Just days after retiring from his seat on the Seventh Circuit Court of Appeals, Judge Richard Posner released his latest book, the awkwardly titled Reforming the Federal Judiciary: My Former Court Needs to Overhaul Its Staff Attorney Program and Begin Televising Its Oral Arguments. The book is self-published, and apparently contains a significant number of internal memos from within the court.
The reviews are not good:
From the CA3 blog: “Posner has made a terrible mistake in publishing this book.”
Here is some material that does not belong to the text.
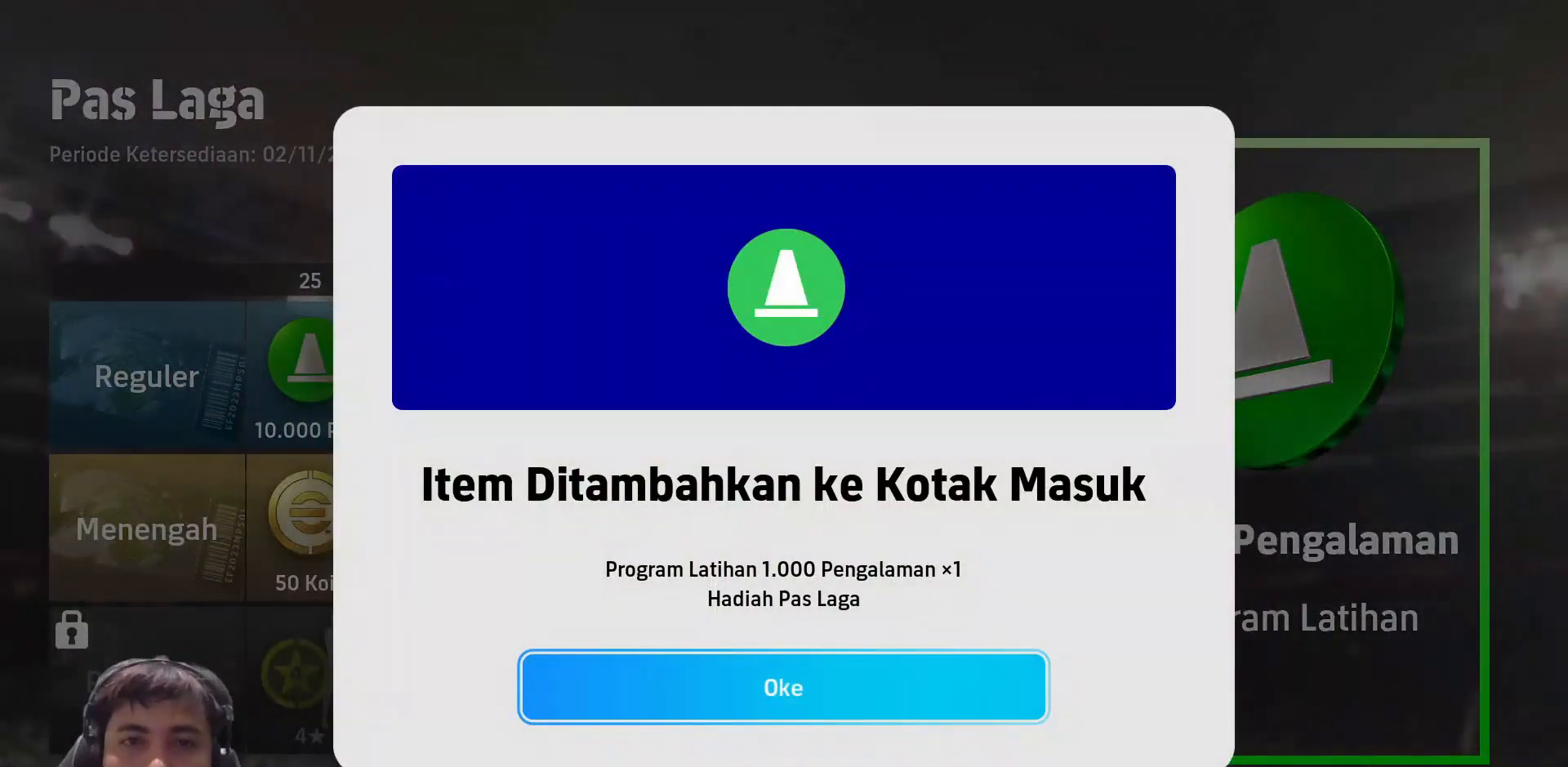
{"buttons": [], "left_stick": "center", "right_stick": "center", "events": [[67, "CROSS", "down"], [183, "CROSS", "up"]]}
And from Amazon: “Reading this book is similar to being stuck on a transcontinental flight sitting next to someone who wants you to know all the details about how unfairly he was treated at the job from which he just retired. After reading this book, you will think twice before embarrassing yourself by posting on Facebook that rant to get even with someone you feel has wronged you. That is the valuable lesson to be learned from the very inexpensive Kindle edition of this book. If you buy the print edition (much more expensive), look at yourself in a mirror and say “sucker”. You have gotten an extra lesson from spending $12.”
The book may also raise significant ethics issues, beyond the normal breach of workplace decorum.
Judge Posner surely does not care about any of this, especially if the notoriety gets people talking about the issues surrounding pro se litigation and courtroom cameras. But even those supportive of Posner’s positions on these issues (among whom I include myself) have to wonder if this was the most constructive way to address them.